### TASK PROMPT
Read the lines below. Copy out any that hold the string "left".

Pixel coordinate listings:

- Opening Delimiter -

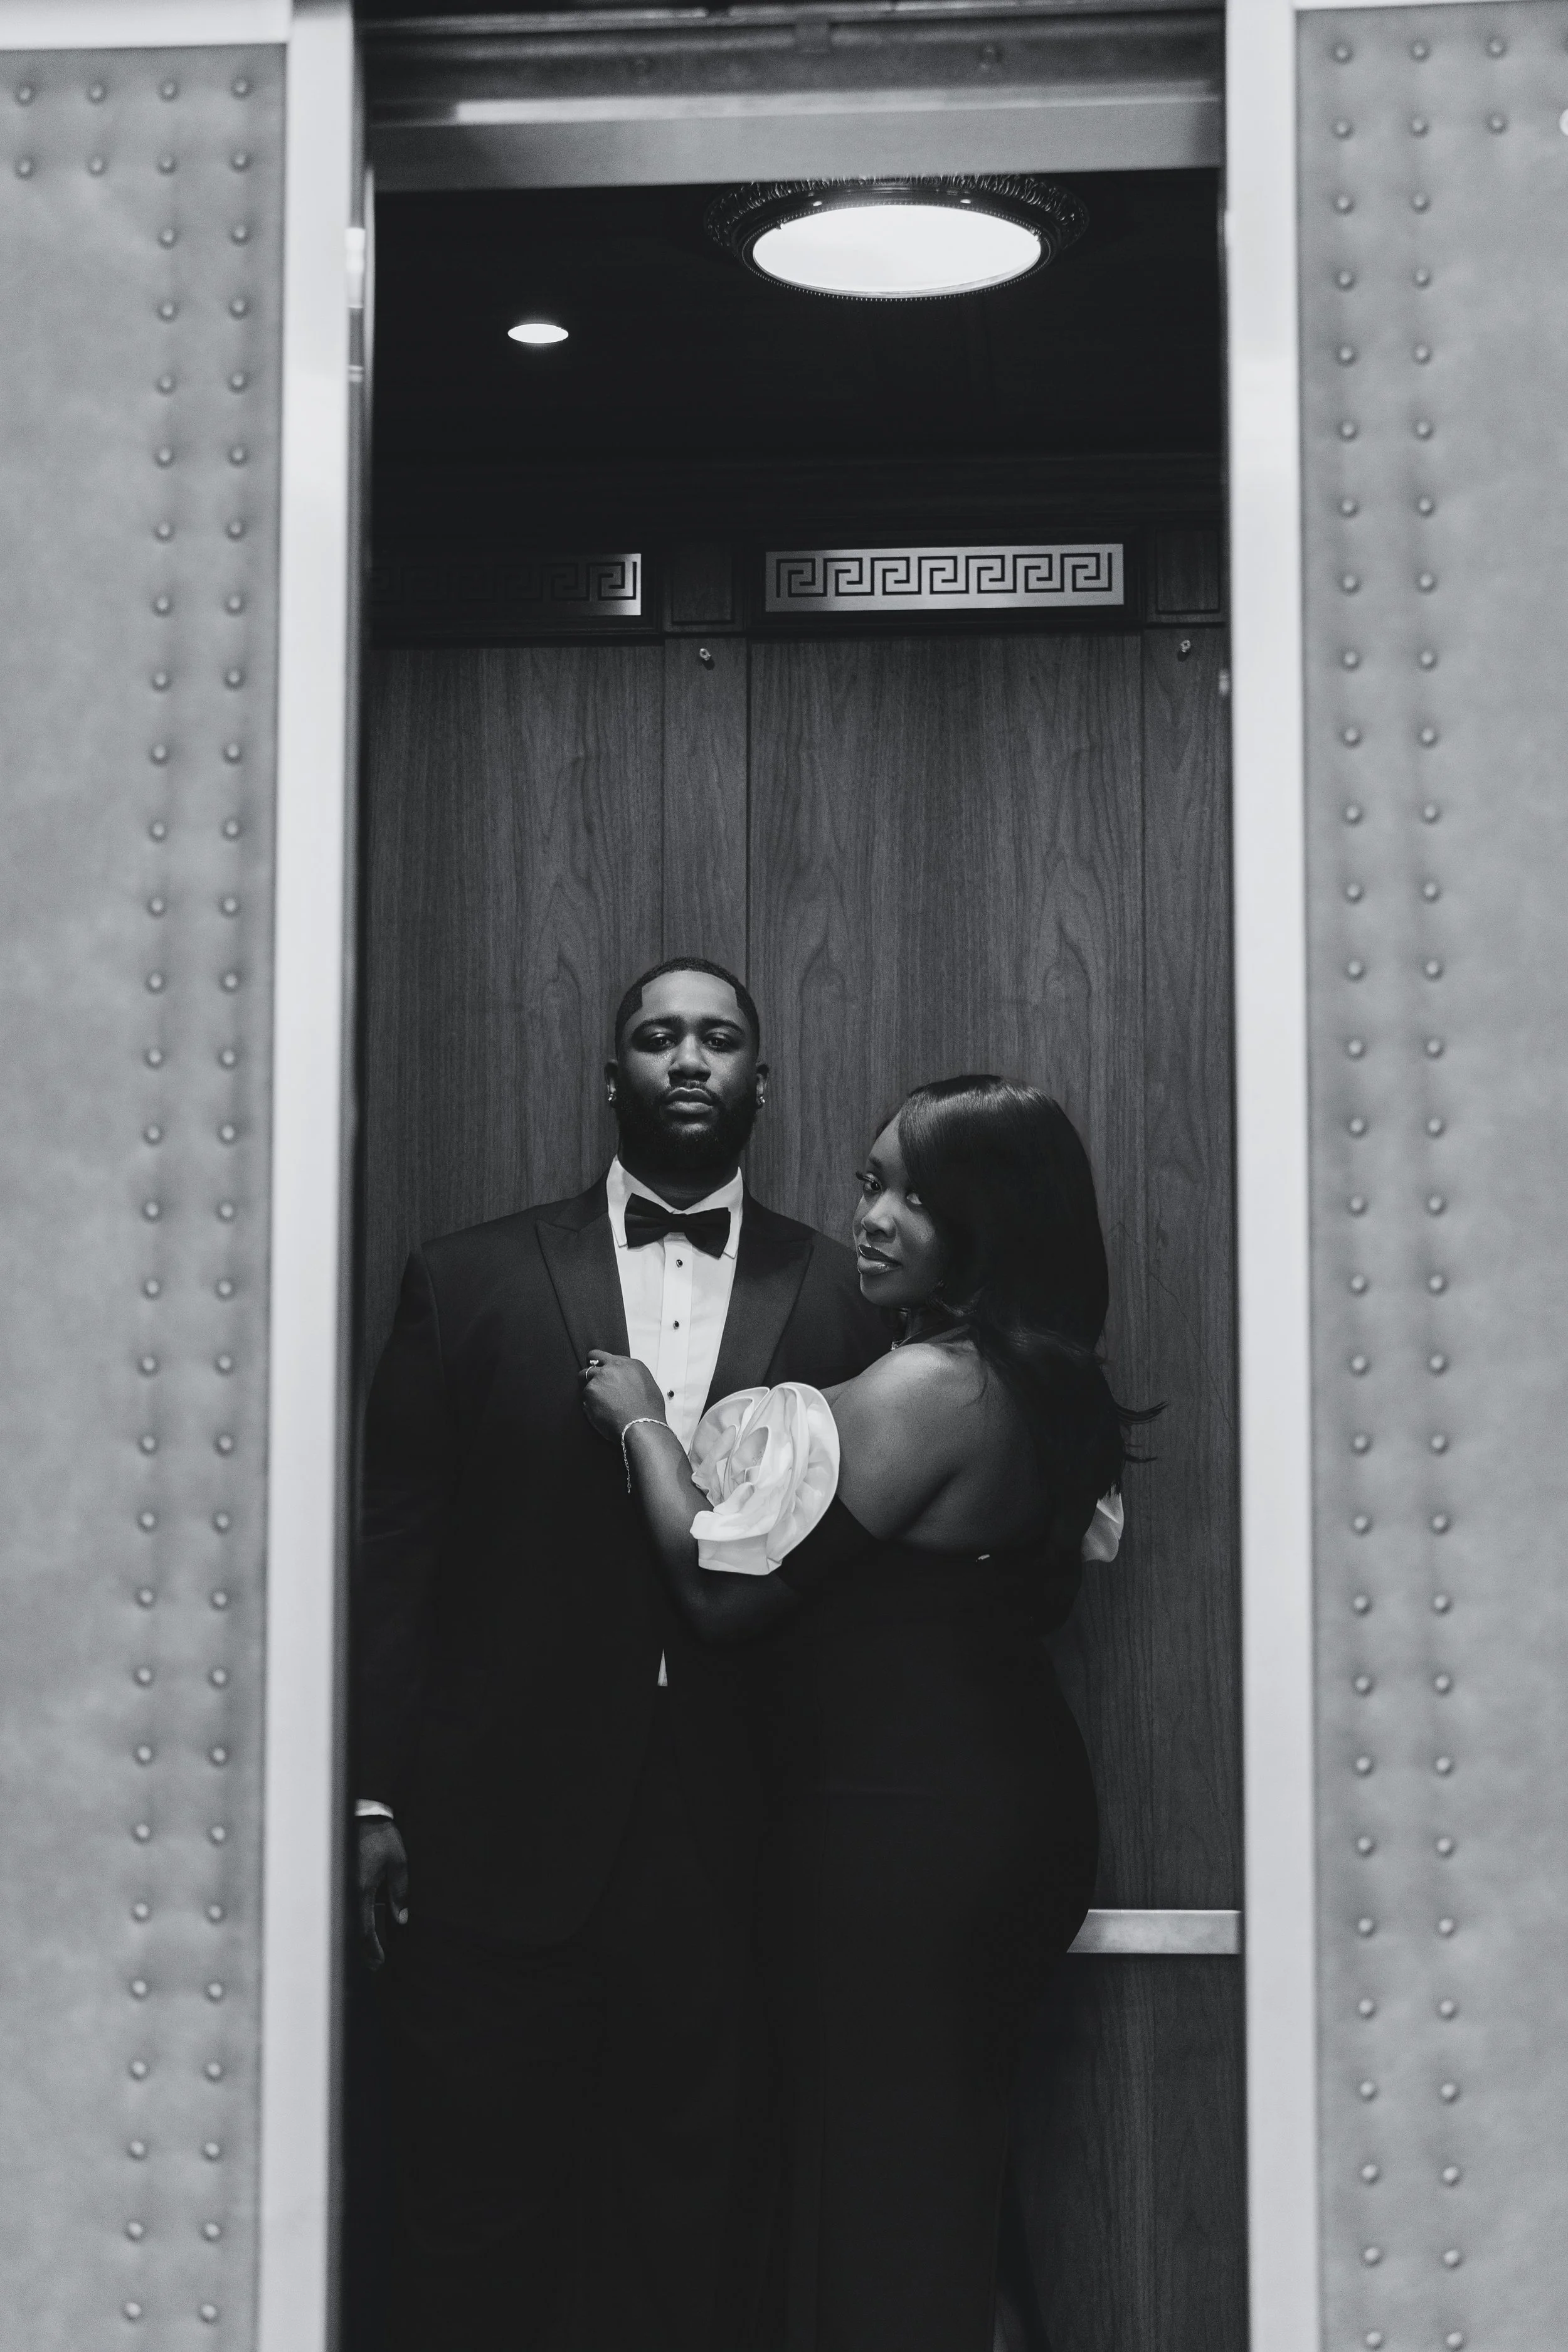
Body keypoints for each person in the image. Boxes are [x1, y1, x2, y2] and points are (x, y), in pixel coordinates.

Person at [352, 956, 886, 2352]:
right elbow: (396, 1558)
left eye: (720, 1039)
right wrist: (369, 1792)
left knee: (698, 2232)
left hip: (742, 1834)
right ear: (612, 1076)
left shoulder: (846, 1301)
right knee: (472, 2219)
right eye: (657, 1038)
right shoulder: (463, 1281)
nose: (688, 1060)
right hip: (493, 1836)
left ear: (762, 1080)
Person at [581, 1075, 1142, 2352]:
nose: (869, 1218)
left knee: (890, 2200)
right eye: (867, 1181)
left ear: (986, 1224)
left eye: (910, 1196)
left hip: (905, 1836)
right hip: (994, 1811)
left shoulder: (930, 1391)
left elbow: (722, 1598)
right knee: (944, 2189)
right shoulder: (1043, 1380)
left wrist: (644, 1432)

- Closing Delimiter -

### ANSWER TO THIS EXERCISE
left eye: (720, 1039)
left knee: (698, 2232)
left hip: (742, 1834)
left shoulder: (846, 1301)
left ear: (762, 1080)
left knee: (890, 2200)
left ear: (986, 1224)
left eye: (910, 1196)
left hip: (905, 1836)
left shoulder: (930, 1391)
left elbow: (722, 1598)
left wrist: (644, 1432)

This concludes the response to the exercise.